It might be round one hundred and three but not out for the count , despite all that’s being thrown at you.
As for those last few miles, in the words of Blackadder ‘Sounds like a cunning plan.’
Stay safe and keep aiming for that little black marker.

# David, February 4th 2014

Stay safe and be careful during your last few days of this epic trip. I imagine, as said before, helicopters looking for first sight of you and following you to Discovery point - but that’s note you style

# Bryce, February 4th 2014

It probably been quoted in the past but here it is again. Ben and Tarka, thank you for letting us learn a little from your midnight toils. Your are an inspiration to me.

The Ladder of St. Augustine
Henry Wadsworth Longfellow

Saint Augustine! well hast thou said,
    That of our vices we can frame
A ladder, if we will but tread
    Beneath our feet each deed of shame!

All common things, each day’s events,
    That with the hour begin and end,
Our pleasures and our discontents,
    Are rounds by which we may ascend.

The low desire, the base design,
    That makes another’s virtues less;
The revel of the ruddy wine,
    And all occasions of excess;

The longing for ignoble things;
    The strife for triumph more than truth;
The hardening of the heart, that brings
    Irreverence for the dreams of youth;

All thoughts of ill; all evil deeds,
    That have their root in thoughts of ill;
Whatever hinders or impedes
    The action of the nobler will; —

All these must first be trampled down
    Beneath our feet, if we would gain
In the bright fields of fair renown
    The right of eminent domain.

We have not wings, we cannot soar;
    But we have feet to scale and climb
By slow degrees, by more and more,
    The cloudy summits of our time.

The mighty pyramids of stone
    That wedge-like cleave the desert airs,
When nearer seen, and better known,
    Are but gigantic flights of stairs.

The distant mountains, that uprear
    Their solid bastions to the skies,
Are crossed by pathways, that appear
    As we to higher levels rise.

The heights by great men reached and kept
    Were not attained by sudden flight,
But they, while their companions slept,
    Were toiling upward in the night.

**TASK 1**. Translate the sentence "Stay safe and keep aiming for that little black marker." from the trip comments into French.
**TASK 2**. Rewrite the records from the line with "[58, 70, 413, 264]" to the line with "curve of the railroad track", replacing "155" with "150" and keeping everything else the same.
The records that follow are unrelated to the trip comments.

**STORED DATA**.
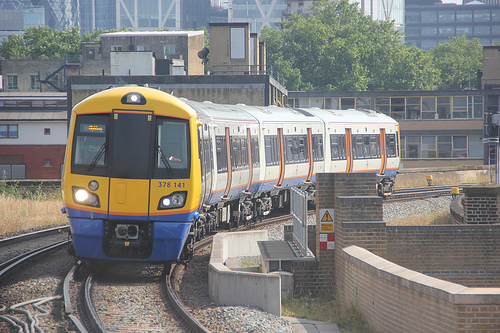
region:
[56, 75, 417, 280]
passenger train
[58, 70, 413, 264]
passenger train with 4 cars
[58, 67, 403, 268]
passenger train with yellow and blue front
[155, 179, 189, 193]
numbers on passenger train noting which train it is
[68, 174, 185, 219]
headlights of passenger train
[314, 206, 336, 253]
warning signs on a brick wall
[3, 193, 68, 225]
patchy area of brown grass to the left of the passenger train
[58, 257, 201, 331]
curve of the railroad track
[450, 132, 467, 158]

**WRITTEN SOLUTION 1**. Restez prudents et continuez de viser ce petit repère noir.

**WRITTEN SOLUTION 2**.
[58, 70, 413, 264]
passenger train with 4 cars
[58, 67, 403, 268]
passenger train with yellow and blue front
[150, 179, 189, 193]
numbers on passenger train noting which train it is
[68, 174, 185, 219]
headlights of passenger train
[314, 206, 336, 253]
warning signs on a brick wall
[3, 193, 68, 225]
patchy area of brown grass to the left of the passenger train
[58, 257, 201, 331]
curve of the railroad track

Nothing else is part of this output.